R worksheet: influential datapoints
Influential datapoints are datapoints whose inclusion has an outsize influence on the estimated coefficients. Functions like dfbeta() and which.influence() let you test whether you have such datapoints. What to do if you do find such datapoints? Then you report the coefficients for you whole dataset, and also state that you had influential datapoints, and how the coefficients would change without each of them.
# influential datapoints in regression
# linear regression
library(languageR)
# Hinton "smiling" data again
# which was created explicitly to demonstrate outsize influence of datapoints
hinton.smile = data.frame(smile.time = c(0.4, 0.8, 0.8, 1.2, 1.4, 1.8, 2.2, 2.6, 3.0),
sold = c(16, 12, 20, 16, 34, 30, 26, 22, 38))
lm.obj = lm(smile.time ~ sold, data = hinton.smile)
summary(lm.obj)
# coefficients:
# Intercept -0.07252
# sold 0.06941
# we are looking for datapoints
# whose elimination would lead to a change in a coefficient
# that is t times the size of the coefficient:
# where some recommend t=0.5, others t=0.2
# dfbeta gives the adjustment for each coefficient
# for each datapoint.
# We transform its output to a data frame
# so we can more conveniently check whether
# any datapoint leads to an outsized adjustment
# there is none.
dfbeta.df = data.frame(dfbeta(lm.obj))
# large adjustment: |adjustment| > 0.2 * |coefficient|
dfbeta.df[abs(dfbeta.df$sold) > 0.2 * abs(lm.obj$coefficient[2]),]

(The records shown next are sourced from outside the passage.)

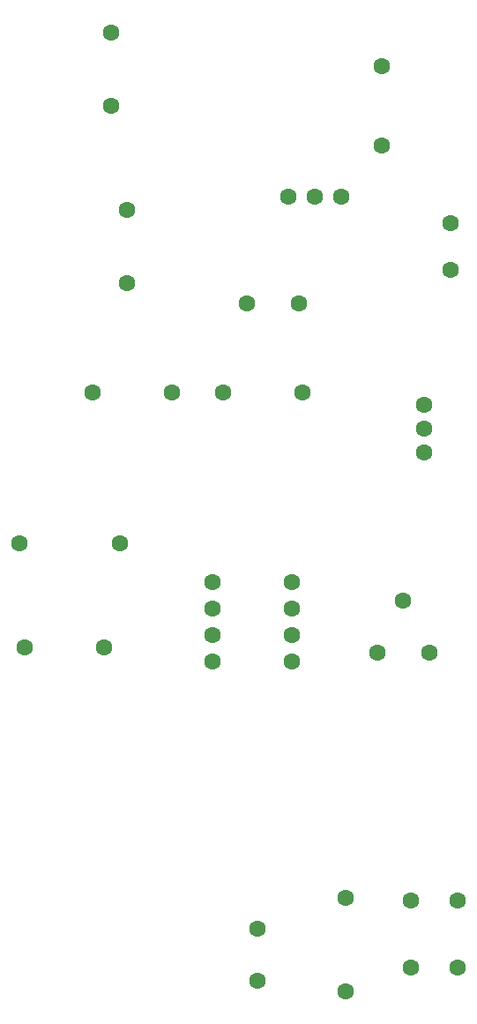
<source format=gtl>
G04*
G04 #@! TF.GenerationSoftware,Altium Limited,Altium Designer,23.0.1 (38)*
G04*
G04 Layer_Physical_Order=1*
G04 Layer_Color=255*
%FSLAX44Y44*%
%MOMM*%
G71*
G04*
G04 #@! TF.SameCoordinates,AC91A941-50EC-41E1-A27D-3A9DBE1CF2D1*
G04*
G04*
G04 #@! TF.FilePolarity,Positive*
G04*
G01*
G75*
%ADD18C,1.6000*%
D18*
X665000Y470000D02*
D03*
Y380000D02*
D03*
X448100Y810000D02*
D03*
X727500Y402500D02*
D03*
X772499D02*
D03*
Y467499D02*
D03*
X727500D02*
D03*
X700000Y1191900D02*
D03*
Y1268100D02*
D03*
X546900Y955000D02*
D03*
X623100D02*
D03*
X765250Y1072500D02*
D03*
Y1117500D02*
D03*
X455250Y1060000D02*
D03*
Y1130000D02*
D03*
X609600Y1142675D02*
D03*
X635000D02*
D03*
X660400D02*
D03*
X440000Y1300000D02*
D03*
Y1230000D02*
D03*
X433100Y710000D02*
D03*
X356900D02*
D03*
X570000Y1040000D02*
D03*
X620000D02*
D03*
X536900Y773100D02*
D03*
Y747700D02*
D03*
Y722300D02*
D03*
Y696900D02*
D03*
X613100Y773100D02*
D03*
Y747700D02*
D03*
Y722300D02*
D03*
Y696900D02*
D03*
X740000Y897300D02*
D03*
Y920000D02*
D03*
Y942700D02*
D03*
X351900Y810000D02*
D03*
X498100Y955001D02*
D03*
X421900D02*
D03*
X745000Y705000D02*
D03*
X720000Y755000D02*
D03*
X695000Y705000D02*
D03*
X580000Y440000D02*
D03*
Y390000D02*
D03*
M02*

</source>
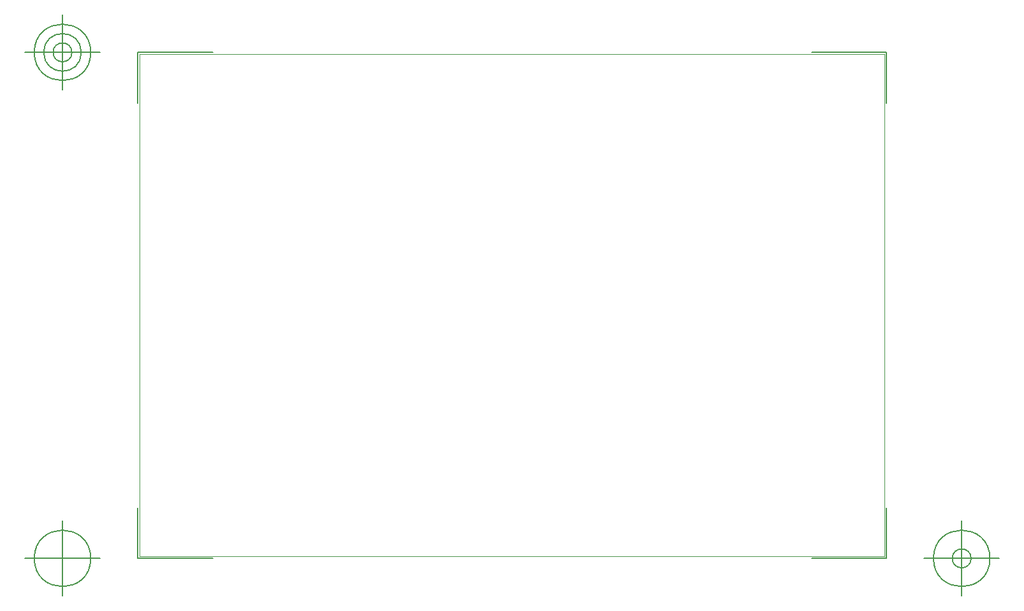
<source format=gbr>
G04 Generated by Ultiboard 14.0 *
%FSLAX34Y34*%
%MOMM*%

%ADD10C,0.0001*%
%ADD11C,0.0010*%
%ADD12C,0.1270*%


G04 ColorRGB 00FFFF for the following layer *
%LNBoard Outline*%
%LPD*%
G54D10*
G54D11*
X-48260Y66020D02*
X941423Y66020D01*
X941423Y734060D01*
X-48260Y734060D01*
X-48260Y66020D01*
G54D12*
X-50800Y63480D02*
X-50800Y130792D01*
X-50800Y63480D02*
X48676Y63480D01*
X943963Y63480D02*
X844487Y63480D01*
X943963Y63480D02*
X943963Y130792D01*
X943963Y736600D02*
X943963Y669288D01*
X943963Y736600D02*
X844487Y736600D01*
X-50800Y736600D02*
X48676Y736600D01*
X-50800Y736600D02*
X-50800Y669288D01*
X-100800Y63480D02*
X-200800Y63480D01*
X-150800Y13480D02*
X-150800Y113480D01*
X-188300Y63480D02*
G75*
D01*
G02X-188300Y63480I37500J0*
G01*
X993963Y63480D02*
X1093963Y63480D01*
X1043963Y13480D02*
X1043963Y113480D01*
X1006463Y63480D02*
G75*
D01*
G02X1006463Y63480I37500J0*
G01*
X1031463Y63480D02*
G75*
D01*
G02X1031463Y63480I12500J0*
G01*
X-100800Y736600D02*
X-200800Y736600D01*
X-150800Y686600D02*
X-150800Y786600D01*
X-188300Y736600D02*
G75*
D01*
G02X-188300Y736600I37500J0*
G01*
X-175800Y736600D02*
G75*
D01*
G02X-175800Y736600I25000J0*
G01*
X-163300Y736600D02*
G75*
D01*
G02X-163300Y736600I12500J0*
G01*

M02*

</source>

# with ols, we would use the functions
# which.influence and show.influence
library(rms)
# We have to specify x=T and y=T to be able to run which.influence
ols.obj = ols(smile.time ~ sold, data = hinton.smile, x = T, y = T)
which.influence(ols.obj, cutoff = 0.2)
# inspecting the values for influential datapoints
show.influence(which.influence(ols.obj, cutoff = 0.2), hinton.smile)
# logistic regression: we can again use
# which.influence and show.influence
lrm.obj = lrm(Regularity ~ WrittenFrequency + Auxiliary, data = regularity, x = T, y = T)
which.influence(lrm.obj)
# again, influential datapoints
show.influence(which.influence(lrm.obj), regularity)